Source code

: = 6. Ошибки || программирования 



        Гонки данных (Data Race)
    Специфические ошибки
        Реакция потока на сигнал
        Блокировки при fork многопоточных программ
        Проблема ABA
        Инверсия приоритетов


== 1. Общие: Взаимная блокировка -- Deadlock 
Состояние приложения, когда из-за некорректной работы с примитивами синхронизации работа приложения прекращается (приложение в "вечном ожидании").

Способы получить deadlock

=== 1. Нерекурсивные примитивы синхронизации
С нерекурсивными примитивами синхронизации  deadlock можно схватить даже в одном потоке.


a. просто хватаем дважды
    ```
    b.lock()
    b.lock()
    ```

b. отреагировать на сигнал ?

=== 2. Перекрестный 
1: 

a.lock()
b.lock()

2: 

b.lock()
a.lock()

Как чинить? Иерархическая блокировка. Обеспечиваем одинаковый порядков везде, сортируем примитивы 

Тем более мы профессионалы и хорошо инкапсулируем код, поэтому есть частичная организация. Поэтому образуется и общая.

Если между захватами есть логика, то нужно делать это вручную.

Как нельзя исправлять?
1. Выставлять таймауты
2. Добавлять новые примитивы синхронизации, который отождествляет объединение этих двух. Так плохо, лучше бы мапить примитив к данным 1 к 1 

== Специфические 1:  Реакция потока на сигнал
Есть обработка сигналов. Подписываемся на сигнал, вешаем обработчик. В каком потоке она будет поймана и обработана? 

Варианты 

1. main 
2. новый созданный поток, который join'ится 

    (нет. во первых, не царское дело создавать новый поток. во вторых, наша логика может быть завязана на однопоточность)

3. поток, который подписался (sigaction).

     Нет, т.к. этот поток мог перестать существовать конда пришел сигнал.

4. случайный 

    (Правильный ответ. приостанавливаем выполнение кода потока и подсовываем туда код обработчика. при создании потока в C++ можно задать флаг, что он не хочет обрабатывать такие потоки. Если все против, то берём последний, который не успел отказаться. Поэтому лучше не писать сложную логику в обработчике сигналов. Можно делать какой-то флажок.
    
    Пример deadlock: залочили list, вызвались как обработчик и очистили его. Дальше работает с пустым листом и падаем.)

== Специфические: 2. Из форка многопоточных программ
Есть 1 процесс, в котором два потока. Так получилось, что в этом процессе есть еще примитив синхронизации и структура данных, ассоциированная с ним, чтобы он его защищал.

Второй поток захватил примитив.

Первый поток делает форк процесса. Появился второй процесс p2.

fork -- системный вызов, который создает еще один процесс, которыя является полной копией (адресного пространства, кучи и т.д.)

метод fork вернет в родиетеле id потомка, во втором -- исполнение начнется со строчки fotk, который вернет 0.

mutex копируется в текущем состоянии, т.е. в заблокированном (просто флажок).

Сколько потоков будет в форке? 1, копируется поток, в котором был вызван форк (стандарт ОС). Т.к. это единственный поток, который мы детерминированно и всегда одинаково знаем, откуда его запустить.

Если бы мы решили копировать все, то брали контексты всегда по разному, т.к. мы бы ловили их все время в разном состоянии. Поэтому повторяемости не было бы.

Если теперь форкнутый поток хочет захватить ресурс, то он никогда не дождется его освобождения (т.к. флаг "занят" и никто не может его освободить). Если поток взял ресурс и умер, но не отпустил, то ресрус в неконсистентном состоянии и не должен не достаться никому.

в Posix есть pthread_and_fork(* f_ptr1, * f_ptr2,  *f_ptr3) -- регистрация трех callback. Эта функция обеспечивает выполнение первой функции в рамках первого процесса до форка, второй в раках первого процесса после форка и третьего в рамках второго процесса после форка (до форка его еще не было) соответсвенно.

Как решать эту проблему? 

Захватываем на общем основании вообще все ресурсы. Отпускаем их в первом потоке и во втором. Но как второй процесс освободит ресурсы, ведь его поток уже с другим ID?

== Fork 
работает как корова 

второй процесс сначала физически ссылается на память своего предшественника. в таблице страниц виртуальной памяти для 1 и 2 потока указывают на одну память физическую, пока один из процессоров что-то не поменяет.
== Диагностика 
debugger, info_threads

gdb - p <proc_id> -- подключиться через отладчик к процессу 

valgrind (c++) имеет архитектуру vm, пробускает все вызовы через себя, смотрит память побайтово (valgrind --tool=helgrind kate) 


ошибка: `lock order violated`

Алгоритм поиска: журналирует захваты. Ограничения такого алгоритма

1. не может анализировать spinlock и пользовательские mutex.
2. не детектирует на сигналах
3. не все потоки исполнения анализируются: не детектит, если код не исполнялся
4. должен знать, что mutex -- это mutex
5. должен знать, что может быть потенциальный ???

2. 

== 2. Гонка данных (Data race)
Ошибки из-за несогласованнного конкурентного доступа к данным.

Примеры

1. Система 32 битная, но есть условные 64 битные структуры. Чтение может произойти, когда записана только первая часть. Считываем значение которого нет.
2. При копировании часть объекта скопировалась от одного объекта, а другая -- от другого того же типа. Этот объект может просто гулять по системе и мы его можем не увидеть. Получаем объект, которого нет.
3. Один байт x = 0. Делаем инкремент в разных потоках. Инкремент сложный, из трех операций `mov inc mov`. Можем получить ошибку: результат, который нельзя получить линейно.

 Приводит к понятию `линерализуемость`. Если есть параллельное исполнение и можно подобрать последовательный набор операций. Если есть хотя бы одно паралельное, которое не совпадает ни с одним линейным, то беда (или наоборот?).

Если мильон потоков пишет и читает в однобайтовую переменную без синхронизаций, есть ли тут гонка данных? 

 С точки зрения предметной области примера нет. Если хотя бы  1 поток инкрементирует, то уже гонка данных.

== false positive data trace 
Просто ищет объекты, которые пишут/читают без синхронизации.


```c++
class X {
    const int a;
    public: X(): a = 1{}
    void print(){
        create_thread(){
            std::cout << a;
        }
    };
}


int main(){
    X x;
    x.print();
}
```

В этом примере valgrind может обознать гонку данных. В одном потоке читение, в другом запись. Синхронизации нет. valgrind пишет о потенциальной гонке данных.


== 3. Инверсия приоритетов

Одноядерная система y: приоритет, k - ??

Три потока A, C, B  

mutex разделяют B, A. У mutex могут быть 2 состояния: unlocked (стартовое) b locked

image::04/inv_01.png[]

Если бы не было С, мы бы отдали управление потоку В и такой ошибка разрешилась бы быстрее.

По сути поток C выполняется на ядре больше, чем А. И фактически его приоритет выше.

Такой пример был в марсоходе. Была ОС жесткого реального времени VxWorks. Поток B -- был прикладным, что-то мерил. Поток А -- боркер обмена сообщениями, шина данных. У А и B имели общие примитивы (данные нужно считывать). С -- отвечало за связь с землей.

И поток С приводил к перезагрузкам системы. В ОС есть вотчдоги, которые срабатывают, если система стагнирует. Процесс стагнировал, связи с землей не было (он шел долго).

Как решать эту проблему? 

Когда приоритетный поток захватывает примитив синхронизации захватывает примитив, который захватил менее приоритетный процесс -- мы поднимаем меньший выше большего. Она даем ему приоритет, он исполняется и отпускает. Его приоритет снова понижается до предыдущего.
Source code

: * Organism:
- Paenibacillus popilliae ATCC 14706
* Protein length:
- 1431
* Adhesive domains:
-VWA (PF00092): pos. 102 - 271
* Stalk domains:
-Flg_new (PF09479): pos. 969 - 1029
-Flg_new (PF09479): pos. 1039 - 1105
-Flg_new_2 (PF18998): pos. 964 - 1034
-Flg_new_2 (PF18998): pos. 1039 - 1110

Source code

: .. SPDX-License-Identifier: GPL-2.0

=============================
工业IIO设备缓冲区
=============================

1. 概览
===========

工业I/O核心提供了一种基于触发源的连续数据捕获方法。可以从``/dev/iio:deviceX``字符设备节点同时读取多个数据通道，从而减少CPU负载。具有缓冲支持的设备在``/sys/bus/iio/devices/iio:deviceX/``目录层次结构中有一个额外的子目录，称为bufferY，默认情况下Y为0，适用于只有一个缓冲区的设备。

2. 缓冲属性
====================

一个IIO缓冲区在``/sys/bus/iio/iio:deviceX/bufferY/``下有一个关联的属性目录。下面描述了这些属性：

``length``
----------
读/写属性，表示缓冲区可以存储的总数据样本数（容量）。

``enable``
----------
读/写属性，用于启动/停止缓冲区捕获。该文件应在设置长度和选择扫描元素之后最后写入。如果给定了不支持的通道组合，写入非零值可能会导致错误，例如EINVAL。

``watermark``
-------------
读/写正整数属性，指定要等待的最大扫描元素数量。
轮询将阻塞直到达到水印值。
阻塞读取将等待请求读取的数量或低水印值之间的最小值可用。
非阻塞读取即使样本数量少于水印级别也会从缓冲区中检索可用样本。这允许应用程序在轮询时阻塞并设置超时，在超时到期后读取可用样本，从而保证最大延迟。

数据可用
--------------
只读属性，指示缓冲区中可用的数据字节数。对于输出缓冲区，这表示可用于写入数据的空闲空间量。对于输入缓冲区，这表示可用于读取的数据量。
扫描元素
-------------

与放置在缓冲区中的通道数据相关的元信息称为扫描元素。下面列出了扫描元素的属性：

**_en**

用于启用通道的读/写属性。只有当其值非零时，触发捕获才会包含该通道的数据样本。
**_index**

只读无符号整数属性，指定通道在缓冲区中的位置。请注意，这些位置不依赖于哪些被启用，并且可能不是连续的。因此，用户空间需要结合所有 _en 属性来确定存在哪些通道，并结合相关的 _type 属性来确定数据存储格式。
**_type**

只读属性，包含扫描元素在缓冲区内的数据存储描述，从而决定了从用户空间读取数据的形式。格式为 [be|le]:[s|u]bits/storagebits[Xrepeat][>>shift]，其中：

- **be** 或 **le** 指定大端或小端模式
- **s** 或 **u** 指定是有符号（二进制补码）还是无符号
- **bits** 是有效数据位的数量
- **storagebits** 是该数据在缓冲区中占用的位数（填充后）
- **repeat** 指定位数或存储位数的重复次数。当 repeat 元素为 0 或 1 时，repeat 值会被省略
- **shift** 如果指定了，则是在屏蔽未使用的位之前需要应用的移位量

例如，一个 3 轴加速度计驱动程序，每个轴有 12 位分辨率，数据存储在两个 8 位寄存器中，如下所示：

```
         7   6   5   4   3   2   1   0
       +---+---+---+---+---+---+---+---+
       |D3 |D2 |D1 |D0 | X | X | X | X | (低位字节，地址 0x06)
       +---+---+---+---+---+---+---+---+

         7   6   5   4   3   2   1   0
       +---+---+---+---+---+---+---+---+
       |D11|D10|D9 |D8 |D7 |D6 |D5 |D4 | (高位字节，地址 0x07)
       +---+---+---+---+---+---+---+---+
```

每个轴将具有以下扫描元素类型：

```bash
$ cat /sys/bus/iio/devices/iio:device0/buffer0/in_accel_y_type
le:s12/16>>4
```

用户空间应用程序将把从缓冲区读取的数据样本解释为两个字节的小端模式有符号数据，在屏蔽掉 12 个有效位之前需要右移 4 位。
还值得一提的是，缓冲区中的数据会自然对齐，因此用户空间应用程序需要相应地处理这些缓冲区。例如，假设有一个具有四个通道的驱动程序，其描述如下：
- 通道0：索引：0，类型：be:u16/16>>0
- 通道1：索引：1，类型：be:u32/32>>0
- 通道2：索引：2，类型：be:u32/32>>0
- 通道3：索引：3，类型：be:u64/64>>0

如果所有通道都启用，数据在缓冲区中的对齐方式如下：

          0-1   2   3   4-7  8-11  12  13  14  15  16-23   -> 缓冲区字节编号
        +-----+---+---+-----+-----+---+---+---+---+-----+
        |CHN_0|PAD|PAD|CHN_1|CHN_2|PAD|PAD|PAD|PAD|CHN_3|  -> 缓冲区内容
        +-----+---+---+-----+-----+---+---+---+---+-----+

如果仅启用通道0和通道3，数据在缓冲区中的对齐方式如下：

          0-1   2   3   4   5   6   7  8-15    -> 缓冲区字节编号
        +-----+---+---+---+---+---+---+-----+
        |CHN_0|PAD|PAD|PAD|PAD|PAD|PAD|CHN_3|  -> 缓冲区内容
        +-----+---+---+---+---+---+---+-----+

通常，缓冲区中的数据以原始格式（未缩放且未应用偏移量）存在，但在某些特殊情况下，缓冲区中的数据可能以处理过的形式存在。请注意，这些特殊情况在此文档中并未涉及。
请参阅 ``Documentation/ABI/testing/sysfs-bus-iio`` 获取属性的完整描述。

_ _ _ _ _ _ _

Could you retype exactly the lines above, starting at the line that contains "4. случайный" and ending at the line that contains "fork -- системный", and nothing more?

4. случайный 

    (Правильный ответ. приостанавливаем выполнение кода потока и подсовываем туда код обработчика. при создании потока в C++ можно задать флаг, что он не хочет обрабатывать такие потоки. Если все против, то берём последний, который не успел отказаться. Поэтому лучше не писать сложную логику в обработчике сигналов. Можно делать какой-то флажок.
    
    Пример deadlock: залочили list, вызвались как обработчик и очистили его. Дальше работает с пустым листом и падаем.)

== Специфические: 2. Из форка многопоточных программ
Есть 1 процесс, в котором два потока. Так получилось, что в этом процессе есть еще примитив синхронизации и структура данных, ассоциированная с ним, чтобы он его защищал.

Второй поток захватил примитив.

Первый поток делает форк процесса. Появился второй процесс p2.

fork -- системный вызов, который создает еще один процесс, которыя является полной копией (адресного пространства, кучи и т.д.)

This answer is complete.